[[ RECORDS open ]]

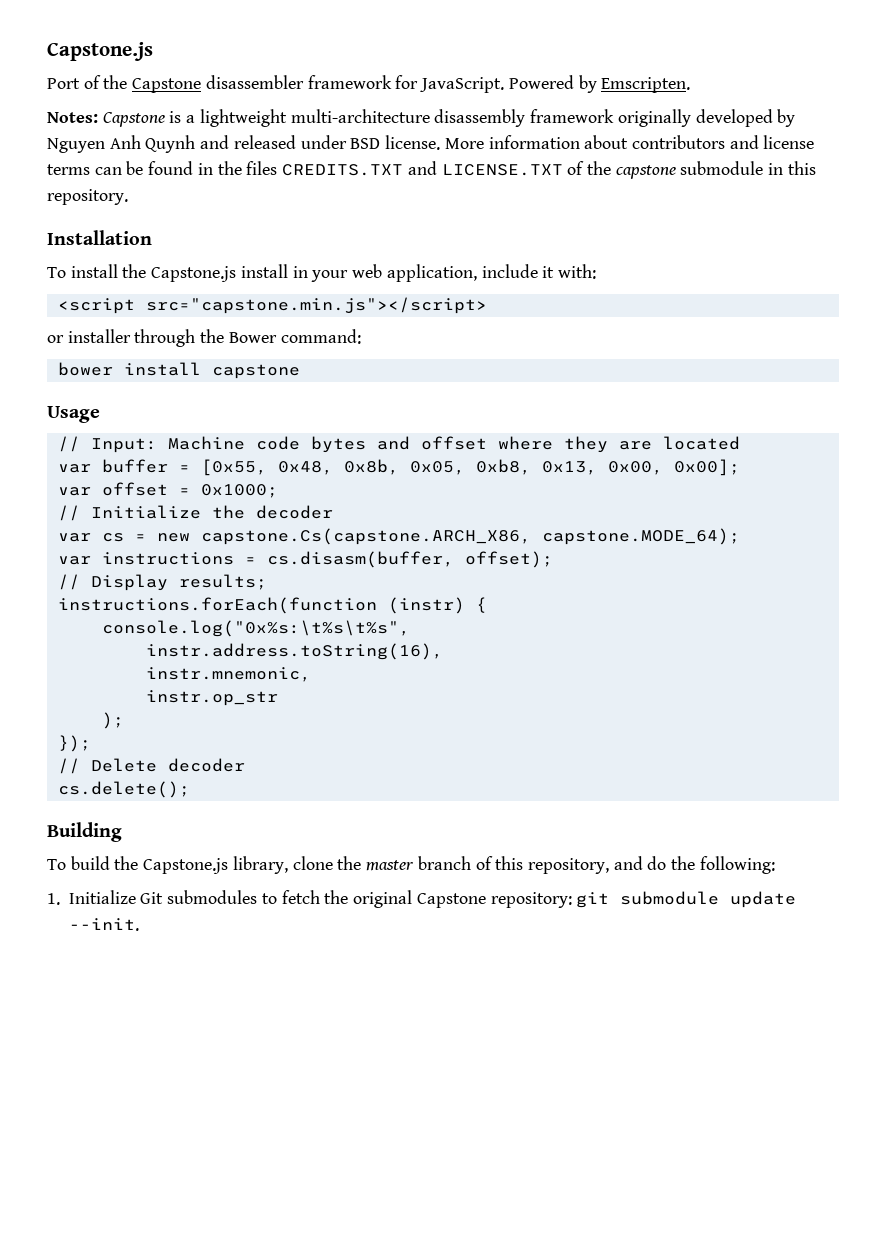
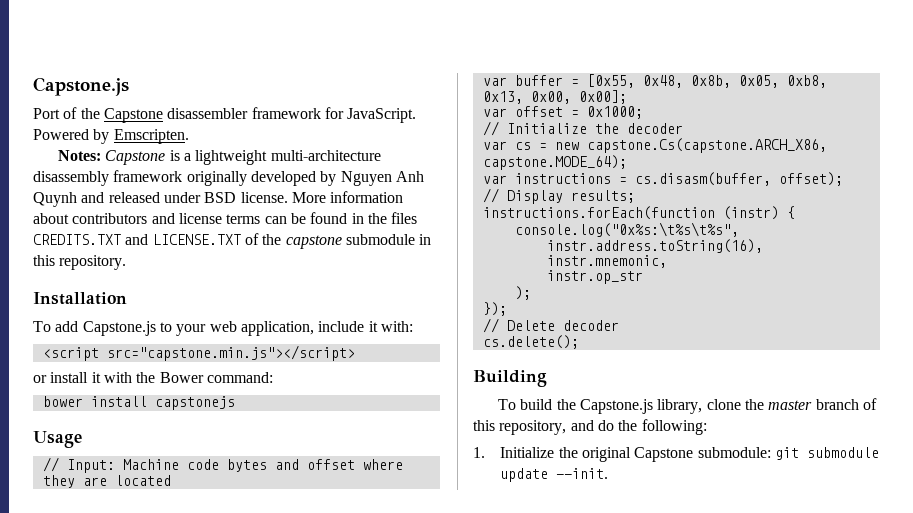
[70,264,308,282] install the Capstone.js install in -> [55,321,172,336] add Capstone.js to
[67,329,196,347] installer through -> [50,372,132,383] install it with
[211,364,300,379] capstone -> [154,396,235,410] capstonejs
[140,890,320,904] Git submodules to fetch -> (555, 452) none
[490,892,572,908] repository: -> [697,447,771,458] submodule:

[[ RECORDS closed ]]

Omit the pictures and copy the records above exactly.

[70,264,308,282] install the Capstone.js install in -> [55,321,172,336] add Capstone.js to
[67,329,196,347] installer through -> [50,372,132,383] install it with
[211,364,300,379] capstone -> [154,396,235,410] capstonejs
[140,890,320,904] Git submodules to fetch -> (555, 452) none
[490,892,572,908] repository: -> [697,447,771,458] submodule:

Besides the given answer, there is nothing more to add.